PROBLEM DESCRIPTION → Reproduce every item below verbatim, keeping each character unchanged.

SOURCE RECORDS →
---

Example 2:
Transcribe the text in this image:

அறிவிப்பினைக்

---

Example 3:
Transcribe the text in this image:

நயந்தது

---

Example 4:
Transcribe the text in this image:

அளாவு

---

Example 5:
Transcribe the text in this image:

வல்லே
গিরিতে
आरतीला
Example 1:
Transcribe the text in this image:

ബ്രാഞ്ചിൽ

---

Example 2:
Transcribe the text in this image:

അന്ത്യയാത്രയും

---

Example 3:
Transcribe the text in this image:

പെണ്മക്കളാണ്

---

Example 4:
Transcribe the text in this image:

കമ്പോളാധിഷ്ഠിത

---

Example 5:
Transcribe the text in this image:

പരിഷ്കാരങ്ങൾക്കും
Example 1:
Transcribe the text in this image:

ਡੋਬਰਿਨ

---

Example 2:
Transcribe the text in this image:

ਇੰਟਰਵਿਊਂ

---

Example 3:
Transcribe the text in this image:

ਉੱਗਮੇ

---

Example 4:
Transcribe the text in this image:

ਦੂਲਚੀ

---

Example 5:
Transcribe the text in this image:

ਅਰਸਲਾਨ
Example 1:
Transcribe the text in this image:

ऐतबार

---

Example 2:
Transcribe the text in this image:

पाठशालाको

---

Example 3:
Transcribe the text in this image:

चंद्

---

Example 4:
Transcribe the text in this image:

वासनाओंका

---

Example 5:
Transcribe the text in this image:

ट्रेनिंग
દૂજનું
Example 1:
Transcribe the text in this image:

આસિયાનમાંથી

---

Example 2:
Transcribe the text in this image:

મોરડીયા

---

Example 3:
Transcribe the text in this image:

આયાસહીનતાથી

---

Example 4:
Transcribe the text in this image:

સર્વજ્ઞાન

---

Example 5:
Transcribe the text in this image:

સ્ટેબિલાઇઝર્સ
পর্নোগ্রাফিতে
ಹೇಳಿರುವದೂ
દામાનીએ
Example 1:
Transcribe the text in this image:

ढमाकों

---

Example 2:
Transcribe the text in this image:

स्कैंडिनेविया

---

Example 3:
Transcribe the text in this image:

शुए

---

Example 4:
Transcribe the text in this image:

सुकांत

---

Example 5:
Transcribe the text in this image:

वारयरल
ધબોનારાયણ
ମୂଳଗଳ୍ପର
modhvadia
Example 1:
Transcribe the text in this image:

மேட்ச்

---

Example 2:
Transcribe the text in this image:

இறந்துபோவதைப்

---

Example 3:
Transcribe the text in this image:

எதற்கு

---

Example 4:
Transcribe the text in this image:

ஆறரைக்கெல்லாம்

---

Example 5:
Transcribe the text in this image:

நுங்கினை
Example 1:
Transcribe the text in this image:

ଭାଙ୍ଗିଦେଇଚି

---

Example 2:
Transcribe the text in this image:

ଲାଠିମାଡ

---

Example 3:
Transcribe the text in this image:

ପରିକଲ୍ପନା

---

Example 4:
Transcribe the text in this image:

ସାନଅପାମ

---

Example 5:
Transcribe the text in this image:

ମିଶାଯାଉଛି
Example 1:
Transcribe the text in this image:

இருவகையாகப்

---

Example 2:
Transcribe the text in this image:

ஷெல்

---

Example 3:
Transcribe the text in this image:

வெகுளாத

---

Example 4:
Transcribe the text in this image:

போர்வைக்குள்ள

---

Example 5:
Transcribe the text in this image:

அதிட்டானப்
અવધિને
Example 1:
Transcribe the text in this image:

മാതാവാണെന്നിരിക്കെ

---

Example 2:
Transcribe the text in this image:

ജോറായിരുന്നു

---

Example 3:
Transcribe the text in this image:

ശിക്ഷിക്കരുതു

CORRECT RESPONSE →
---

Example 2:
Transcribe the text in this image:

அறிவிப்பினைக்

---

Example 3:
Transcribe the text in this image:

நயந்தது

---

Example 4:
Transcribe the text in this image:

அளாவு

---

Example 5:
Transcribe the text in this image:

வல்லே
গিরিতে
आरतीला
Example 1:
Transcribe the text in this image:

ബ്രാഞ്ചിൽ

---

Example 2:
Transcribe the text in this image:

അന്ത്യയാത്രയും

---

Example 3:
Transcribe the text in this image:

പെണ്മക്കളാണ്

---

Example 4:
Transcribe the text in this image:

കമ്പോളാധിഷ്ഠിത

---

Example 5:
Transcribe the text in this image:

പരിഷ്കാരങ്ങൾക്കും
Example 1:
Transcribe the text in this image:

ਡੋਬਰਿਨ

---

Example 2:
Transcribe the text in this image:

ਇੰਟਰਵਿਊਂ

---

Example 3:
Transcribe the text in this image:

ਉੱਗਮੇ

---

Example 4:
Transcribe the text in this image:

ਦੂਲਚੀ

---

Example 5:
Transcribe the text in this image:

ਅਰਸਲਾਨ
Example 1:
Transcribe the text in this image:

ऐतबार

---

Example 2:
Transcribe the text in this image:

पाठशालाको

---

Example 3:
Transcribe the text in this image:

चंद्

---

Example 4:
Transcribe the text in this image:

वासनाओंका

---

Example 5:
Transcribe the text in this image:

ट्रेनिंग
દૂજનું
Example 1:
Transcribe the text in this image:

આસિયાનમાંથી

---

Example 2:
Transcribe the text in this image:

મોરડીયા

---

Example 3:
Transcribe the text in this image:

આયાસહીનતાથી

---

Example 4:
Transcribe the text in this image:

સર્વજ્ઞાન

---

Example 5:
Transcribe the text in this image:

સ્ટેબિલાઇઝર્સ
পর্নোগ্রাফিতে
ಹೇಳಿರುವದೂ
દામાનીએ
Example 1:
Transcribe the text in this image:

ढमाकों

---

Example 2:
Transcribe the text in this image:

स्कैंडिनेविया

---

Example 3:
Transcribe the text in this image:

शुए

---

Example 4:
Transcribe the text in this image:

सुकांत

---

Example 5:
Transcribe the text in this image:

वारयरल
ધબોનારાયણ
ମୂଳଗଳ୍ପର
modhvadia
Example 1:
Transcribe the text in this image:

மேட்ச்

---

Example 2:
Transcribe the text in this image:

இறந்துபோவதைப்

---

Example 3:
Transcribe the text in this image:

எதற்கு

---

Example 4:
Transcribe the text in this image:

ஆறரைக்கெல்லாம்

---

Example 5:
Transcribe the text in this image:

நுங்கினை
Example 1:
Transcribe the text in this image:

ଭାଙ୍ଗିଦେଇଚି

---

Example 2:
Transcribe the text in this image:

ଲାଠିମାଡ

---

Example 3:
Transcribe the text in this image:

ପରିକଲ୍ପନା

---

Example 4:
Transcribe the text in this image:

ସାନଅପାମ

---

Example 5:
Transcribe the text in this image:

ମିଶାଯାଉଛି
Example 1:
Transcribe the text in this image:

இருவகையாகப்

---

Example 2:
Transcribe the text in this image:

ஷெல்

---

Example 3:
Transcribe the text in this image:

வெகுளாத

---

Example 4:
Transcribe the text in this image:

போர்வைக்குள்ள

---

Example 5:
Transcribe the text in this image:

அதிட்டானப்
અવધિને
Example 1:
Transcribe the text in this image:

മാതാവാണെന്നിരിക്കെ

---

Example 2:
Transcribe the text in this image:

ജോറായിരുന്നു

---

Example 3:
Transcribe the text in this image:

ശിക്ഷിക്കരുതു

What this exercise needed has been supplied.